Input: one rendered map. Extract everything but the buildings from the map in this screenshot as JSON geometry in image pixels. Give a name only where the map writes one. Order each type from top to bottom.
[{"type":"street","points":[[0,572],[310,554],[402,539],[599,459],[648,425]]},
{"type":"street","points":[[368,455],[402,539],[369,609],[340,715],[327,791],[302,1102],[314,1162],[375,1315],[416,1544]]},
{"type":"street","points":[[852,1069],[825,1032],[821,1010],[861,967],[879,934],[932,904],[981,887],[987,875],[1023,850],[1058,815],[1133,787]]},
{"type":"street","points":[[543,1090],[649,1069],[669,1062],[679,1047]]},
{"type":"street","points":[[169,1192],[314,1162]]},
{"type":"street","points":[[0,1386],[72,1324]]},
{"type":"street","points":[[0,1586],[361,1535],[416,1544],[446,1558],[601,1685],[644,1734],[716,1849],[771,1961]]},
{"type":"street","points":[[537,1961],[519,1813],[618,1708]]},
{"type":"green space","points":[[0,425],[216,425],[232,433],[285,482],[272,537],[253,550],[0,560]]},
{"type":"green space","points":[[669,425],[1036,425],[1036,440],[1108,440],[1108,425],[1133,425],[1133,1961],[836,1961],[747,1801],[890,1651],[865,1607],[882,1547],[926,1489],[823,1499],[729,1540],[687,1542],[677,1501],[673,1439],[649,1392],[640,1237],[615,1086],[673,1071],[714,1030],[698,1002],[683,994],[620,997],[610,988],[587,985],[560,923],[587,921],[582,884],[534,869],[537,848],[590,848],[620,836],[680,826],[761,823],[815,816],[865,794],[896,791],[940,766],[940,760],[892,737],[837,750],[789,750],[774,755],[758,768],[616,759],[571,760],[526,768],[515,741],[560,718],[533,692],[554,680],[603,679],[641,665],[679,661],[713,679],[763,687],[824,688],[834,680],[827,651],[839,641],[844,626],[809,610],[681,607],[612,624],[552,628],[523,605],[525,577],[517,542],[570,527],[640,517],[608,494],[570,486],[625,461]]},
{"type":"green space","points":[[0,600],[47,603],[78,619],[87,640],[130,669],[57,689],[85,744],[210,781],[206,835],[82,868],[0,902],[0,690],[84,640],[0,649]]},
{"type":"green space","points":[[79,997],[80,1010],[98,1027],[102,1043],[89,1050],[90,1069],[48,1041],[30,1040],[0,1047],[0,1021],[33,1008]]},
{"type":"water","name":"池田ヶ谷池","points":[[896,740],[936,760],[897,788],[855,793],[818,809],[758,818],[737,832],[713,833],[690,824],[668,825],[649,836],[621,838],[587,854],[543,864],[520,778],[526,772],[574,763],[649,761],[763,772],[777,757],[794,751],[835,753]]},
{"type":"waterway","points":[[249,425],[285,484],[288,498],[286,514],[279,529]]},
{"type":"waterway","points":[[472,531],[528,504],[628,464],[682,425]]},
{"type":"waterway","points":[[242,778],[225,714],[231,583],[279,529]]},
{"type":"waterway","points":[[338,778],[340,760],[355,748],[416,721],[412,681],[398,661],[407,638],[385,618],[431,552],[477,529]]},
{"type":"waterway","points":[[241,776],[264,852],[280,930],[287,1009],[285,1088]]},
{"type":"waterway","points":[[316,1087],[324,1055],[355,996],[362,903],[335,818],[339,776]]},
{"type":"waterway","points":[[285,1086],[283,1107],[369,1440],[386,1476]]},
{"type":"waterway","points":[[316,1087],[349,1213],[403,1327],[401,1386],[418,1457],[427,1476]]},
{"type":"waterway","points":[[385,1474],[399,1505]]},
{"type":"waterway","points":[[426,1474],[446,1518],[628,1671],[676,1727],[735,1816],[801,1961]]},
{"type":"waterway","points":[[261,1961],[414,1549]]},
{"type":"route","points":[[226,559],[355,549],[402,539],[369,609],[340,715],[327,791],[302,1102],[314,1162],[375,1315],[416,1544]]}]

* * *

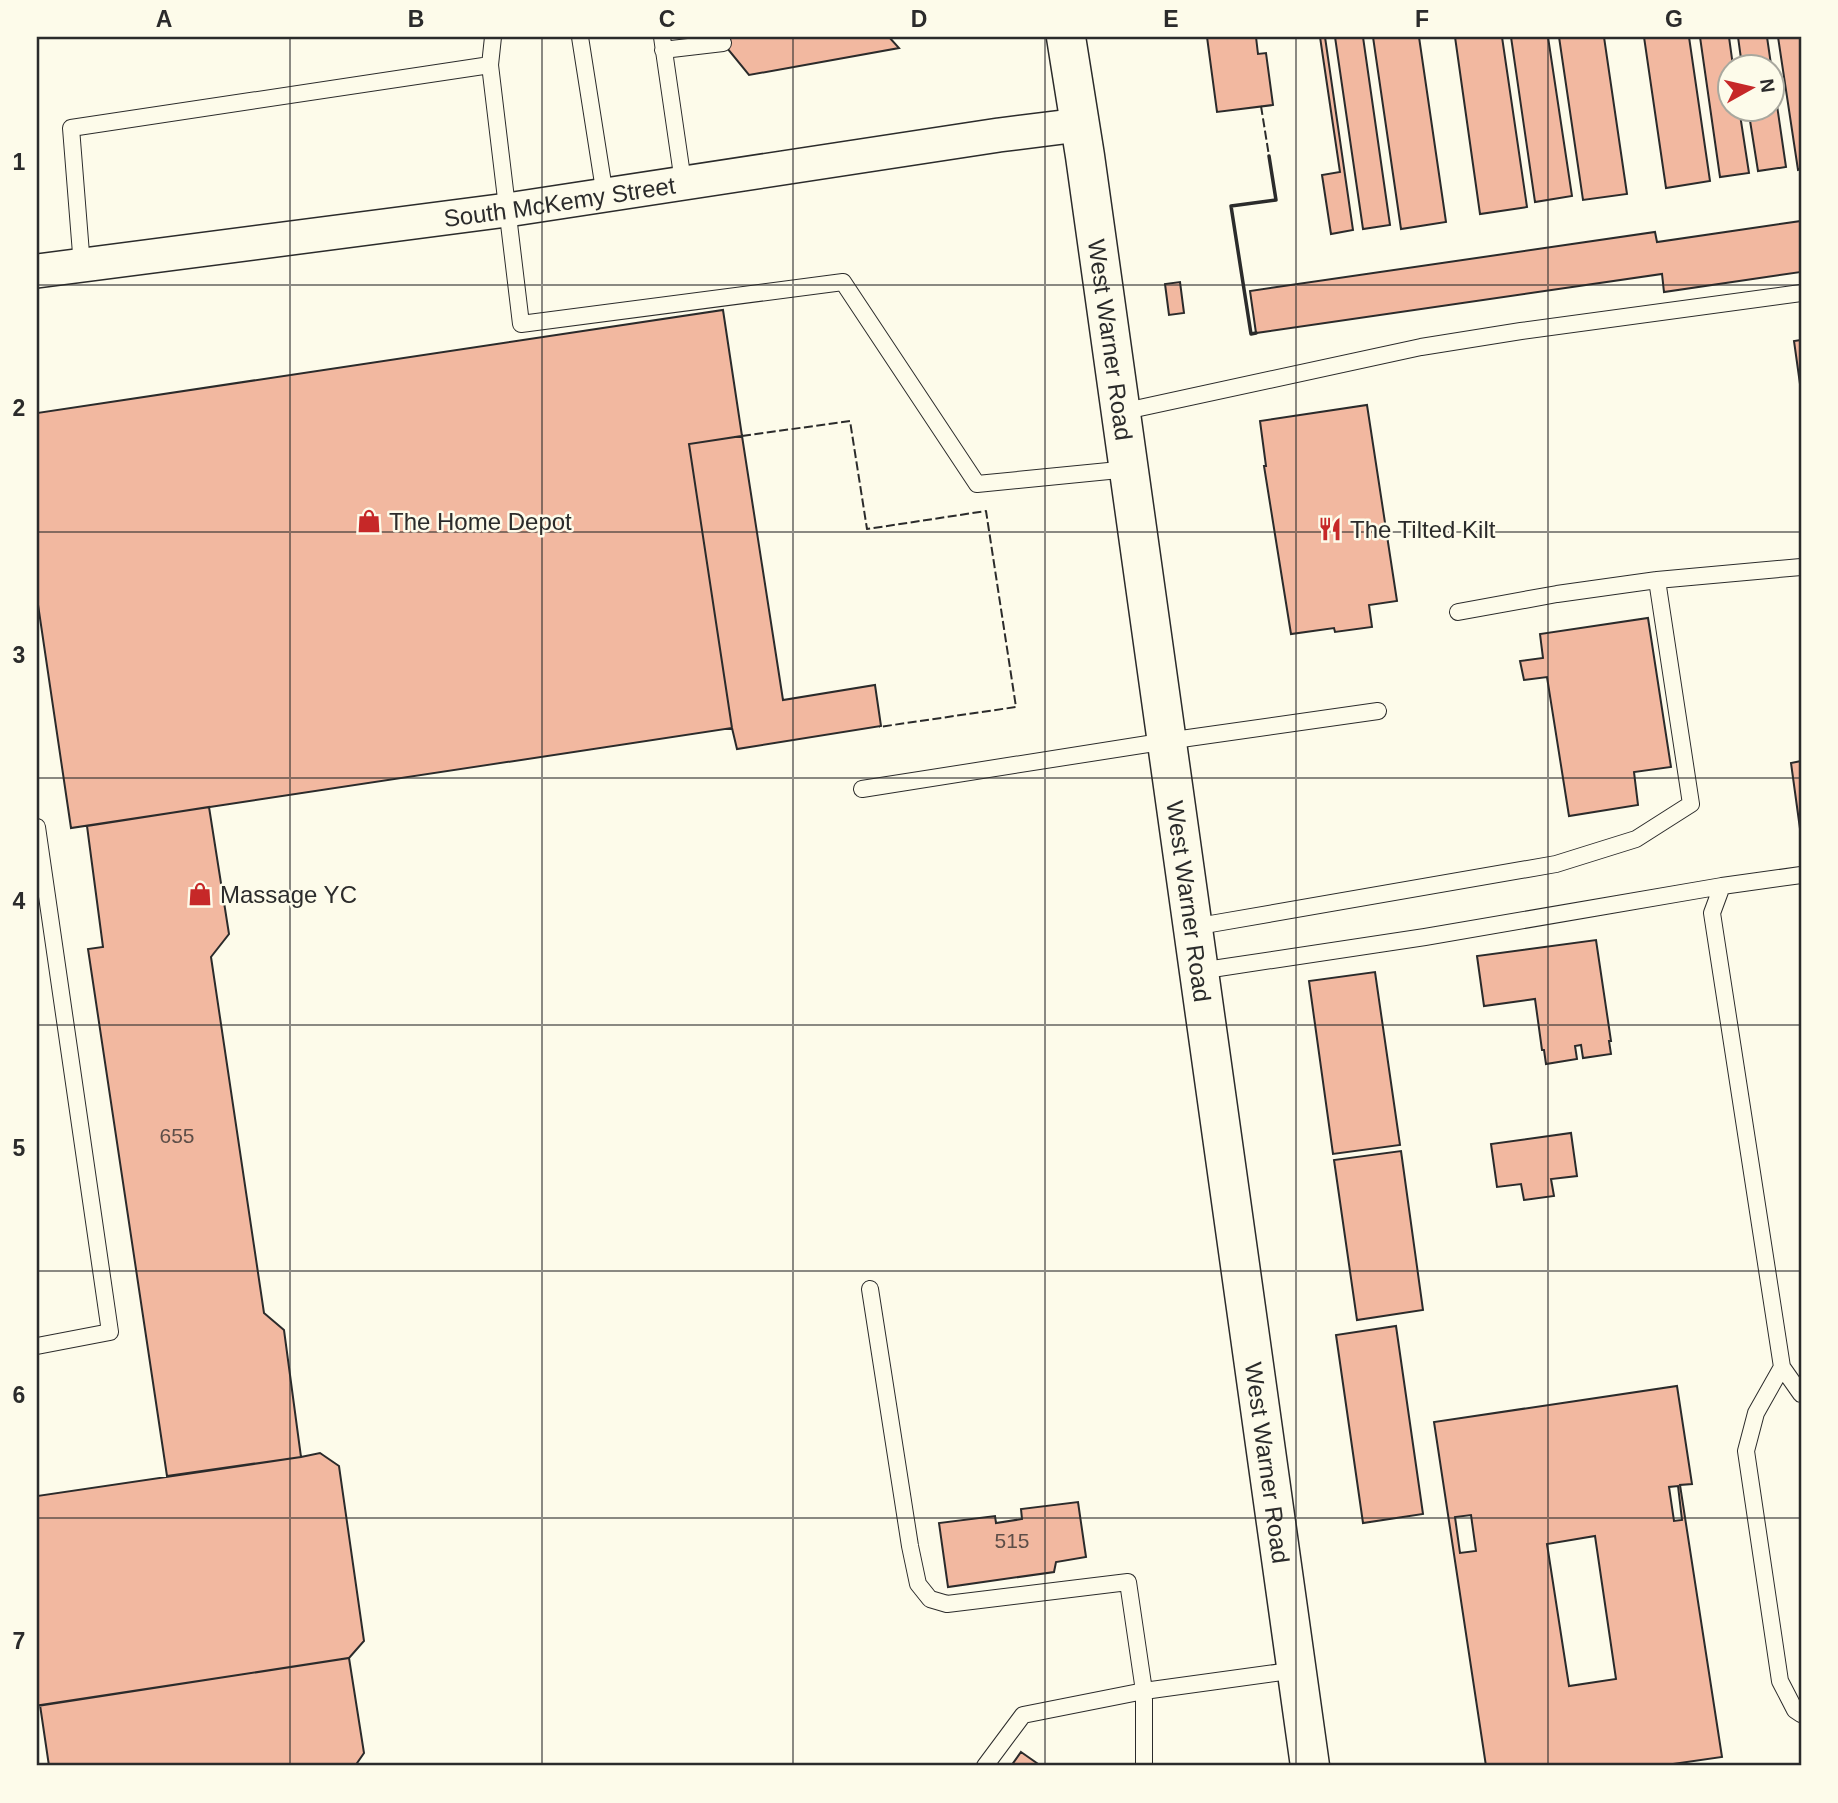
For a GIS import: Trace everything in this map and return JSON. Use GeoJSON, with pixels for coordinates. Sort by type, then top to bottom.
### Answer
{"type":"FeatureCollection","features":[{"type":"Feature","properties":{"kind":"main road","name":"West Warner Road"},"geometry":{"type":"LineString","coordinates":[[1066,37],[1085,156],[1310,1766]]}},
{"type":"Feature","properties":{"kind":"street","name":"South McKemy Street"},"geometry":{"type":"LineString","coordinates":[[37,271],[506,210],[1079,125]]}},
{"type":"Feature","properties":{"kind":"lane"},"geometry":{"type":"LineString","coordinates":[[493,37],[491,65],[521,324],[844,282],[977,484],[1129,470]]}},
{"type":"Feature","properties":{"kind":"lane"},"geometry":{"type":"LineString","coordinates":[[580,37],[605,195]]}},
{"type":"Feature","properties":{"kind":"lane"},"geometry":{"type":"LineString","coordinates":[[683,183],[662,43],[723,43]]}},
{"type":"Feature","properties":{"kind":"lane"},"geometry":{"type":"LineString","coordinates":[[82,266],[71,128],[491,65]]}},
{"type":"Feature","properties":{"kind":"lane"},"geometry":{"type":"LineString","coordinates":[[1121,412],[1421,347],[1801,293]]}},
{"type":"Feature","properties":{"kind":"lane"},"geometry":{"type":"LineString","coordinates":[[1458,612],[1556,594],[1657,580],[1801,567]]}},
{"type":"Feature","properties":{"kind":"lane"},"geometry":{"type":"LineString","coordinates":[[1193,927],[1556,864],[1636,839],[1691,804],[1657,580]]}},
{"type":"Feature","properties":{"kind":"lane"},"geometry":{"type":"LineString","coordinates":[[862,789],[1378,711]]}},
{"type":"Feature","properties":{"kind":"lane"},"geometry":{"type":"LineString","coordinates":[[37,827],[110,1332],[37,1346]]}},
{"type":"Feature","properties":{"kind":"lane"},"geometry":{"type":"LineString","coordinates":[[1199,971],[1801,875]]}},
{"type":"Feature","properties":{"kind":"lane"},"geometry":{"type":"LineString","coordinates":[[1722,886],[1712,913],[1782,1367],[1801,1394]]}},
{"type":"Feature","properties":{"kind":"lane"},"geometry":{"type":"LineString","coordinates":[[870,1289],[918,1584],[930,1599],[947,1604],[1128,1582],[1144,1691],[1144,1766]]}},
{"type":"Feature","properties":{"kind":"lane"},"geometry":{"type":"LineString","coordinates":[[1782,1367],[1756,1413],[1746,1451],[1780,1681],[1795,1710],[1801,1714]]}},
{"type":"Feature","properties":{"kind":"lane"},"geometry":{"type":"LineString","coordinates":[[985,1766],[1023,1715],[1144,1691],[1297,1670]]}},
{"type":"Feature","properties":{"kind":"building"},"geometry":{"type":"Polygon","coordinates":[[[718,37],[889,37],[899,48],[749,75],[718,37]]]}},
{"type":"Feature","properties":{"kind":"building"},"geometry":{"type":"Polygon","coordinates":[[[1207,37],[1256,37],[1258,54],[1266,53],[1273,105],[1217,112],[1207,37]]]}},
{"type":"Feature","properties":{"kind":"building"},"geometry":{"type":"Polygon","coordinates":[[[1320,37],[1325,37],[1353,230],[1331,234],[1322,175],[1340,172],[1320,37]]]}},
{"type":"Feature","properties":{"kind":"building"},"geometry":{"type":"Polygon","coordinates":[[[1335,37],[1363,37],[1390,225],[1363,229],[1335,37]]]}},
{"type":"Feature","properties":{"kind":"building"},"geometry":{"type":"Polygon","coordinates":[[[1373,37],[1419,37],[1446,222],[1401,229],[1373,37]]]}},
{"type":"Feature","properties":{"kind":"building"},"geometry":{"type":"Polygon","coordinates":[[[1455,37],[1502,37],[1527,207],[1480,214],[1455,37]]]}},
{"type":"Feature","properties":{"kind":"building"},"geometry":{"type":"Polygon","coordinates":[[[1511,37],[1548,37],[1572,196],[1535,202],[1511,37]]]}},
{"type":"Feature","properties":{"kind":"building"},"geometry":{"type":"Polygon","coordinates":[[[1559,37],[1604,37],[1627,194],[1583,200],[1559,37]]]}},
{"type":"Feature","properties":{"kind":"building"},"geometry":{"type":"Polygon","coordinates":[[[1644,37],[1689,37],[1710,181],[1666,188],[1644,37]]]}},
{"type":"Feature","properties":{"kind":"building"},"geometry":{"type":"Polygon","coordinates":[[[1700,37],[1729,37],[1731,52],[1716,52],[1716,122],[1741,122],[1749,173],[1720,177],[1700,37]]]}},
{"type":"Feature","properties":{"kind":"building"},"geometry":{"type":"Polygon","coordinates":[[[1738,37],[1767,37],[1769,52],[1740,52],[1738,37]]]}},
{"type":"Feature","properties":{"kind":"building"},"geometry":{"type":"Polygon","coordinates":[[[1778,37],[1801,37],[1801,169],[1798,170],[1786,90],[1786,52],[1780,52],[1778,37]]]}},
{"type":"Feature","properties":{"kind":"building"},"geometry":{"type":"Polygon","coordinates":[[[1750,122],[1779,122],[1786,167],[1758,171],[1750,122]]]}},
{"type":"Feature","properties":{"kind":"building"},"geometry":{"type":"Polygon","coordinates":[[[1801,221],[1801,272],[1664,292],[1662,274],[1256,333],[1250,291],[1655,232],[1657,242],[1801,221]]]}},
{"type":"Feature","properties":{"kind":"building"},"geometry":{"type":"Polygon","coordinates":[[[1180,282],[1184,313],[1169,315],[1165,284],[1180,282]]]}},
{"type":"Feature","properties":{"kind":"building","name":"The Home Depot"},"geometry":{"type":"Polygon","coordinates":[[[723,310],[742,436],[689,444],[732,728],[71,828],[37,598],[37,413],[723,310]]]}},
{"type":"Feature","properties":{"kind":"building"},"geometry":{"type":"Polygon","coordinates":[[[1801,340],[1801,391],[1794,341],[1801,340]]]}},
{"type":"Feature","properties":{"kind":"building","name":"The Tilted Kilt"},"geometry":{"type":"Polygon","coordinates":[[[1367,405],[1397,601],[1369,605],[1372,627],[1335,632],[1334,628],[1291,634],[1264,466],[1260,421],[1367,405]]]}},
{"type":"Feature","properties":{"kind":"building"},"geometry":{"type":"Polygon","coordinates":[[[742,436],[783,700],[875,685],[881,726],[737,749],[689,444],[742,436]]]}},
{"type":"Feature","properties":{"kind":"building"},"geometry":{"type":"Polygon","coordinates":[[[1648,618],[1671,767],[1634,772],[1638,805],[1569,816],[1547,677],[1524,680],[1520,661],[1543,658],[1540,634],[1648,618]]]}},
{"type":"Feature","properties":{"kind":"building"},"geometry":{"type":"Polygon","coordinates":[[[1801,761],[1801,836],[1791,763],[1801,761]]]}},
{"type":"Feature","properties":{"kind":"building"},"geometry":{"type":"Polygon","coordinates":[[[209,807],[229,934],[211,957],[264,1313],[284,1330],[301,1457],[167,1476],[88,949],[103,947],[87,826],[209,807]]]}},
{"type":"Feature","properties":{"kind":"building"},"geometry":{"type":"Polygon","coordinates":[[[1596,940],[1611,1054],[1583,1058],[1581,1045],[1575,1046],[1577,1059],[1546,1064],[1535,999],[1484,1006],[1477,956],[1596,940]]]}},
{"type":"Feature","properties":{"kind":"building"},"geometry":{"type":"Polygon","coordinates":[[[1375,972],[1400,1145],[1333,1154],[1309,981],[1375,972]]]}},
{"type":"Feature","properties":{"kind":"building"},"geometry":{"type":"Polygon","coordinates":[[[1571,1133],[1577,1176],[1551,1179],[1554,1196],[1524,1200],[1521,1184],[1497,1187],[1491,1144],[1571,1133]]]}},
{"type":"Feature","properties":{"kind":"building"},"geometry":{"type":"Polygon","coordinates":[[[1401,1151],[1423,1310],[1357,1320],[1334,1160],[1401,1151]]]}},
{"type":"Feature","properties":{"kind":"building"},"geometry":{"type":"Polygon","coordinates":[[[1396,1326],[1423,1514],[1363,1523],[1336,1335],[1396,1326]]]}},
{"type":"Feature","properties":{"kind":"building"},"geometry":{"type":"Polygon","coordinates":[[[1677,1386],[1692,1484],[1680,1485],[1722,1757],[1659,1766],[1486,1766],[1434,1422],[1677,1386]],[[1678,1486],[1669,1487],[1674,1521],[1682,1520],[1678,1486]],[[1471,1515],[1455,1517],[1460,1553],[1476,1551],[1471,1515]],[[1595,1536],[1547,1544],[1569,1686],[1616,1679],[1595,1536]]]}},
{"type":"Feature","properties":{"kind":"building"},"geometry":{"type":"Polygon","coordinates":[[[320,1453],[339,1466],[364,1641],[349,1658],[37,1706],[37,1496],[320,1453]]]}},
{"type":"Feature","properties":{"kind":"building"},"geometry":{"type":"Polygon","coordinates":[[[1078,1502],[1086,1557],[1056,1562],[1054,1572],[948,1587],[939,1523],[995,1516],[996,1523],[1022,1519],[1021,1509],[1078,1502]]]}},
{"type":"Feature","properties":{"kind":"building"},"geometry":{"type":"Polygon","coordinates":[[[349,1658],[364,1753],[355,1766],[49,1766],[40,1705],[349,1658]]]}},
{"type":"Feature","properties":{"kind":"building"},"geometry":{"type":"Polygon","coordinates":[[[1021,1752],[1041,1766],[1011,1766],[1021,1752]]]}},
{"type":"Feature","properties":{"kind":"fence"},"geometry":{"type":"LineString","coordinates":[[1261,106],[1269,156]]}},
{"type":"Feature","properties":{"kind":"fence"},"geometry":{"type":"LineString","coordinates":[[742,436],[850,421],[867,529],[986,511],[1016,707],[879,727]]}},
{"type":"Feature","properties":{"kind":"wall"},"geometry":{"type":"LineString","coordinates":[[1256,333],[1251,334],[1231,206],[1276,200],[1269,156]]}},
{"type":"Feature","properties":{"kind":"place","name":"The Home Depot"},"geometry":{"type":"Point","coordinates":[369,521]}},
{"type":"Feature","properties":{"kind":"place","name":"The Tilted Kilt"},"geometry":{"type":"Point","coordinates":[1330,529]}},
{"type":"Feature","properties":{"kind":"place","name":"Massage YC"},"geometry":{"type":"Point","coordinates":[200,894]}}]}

Task requirements: Write down only the number of lines above where the word "JSON" occurs.

Solution for this task: 2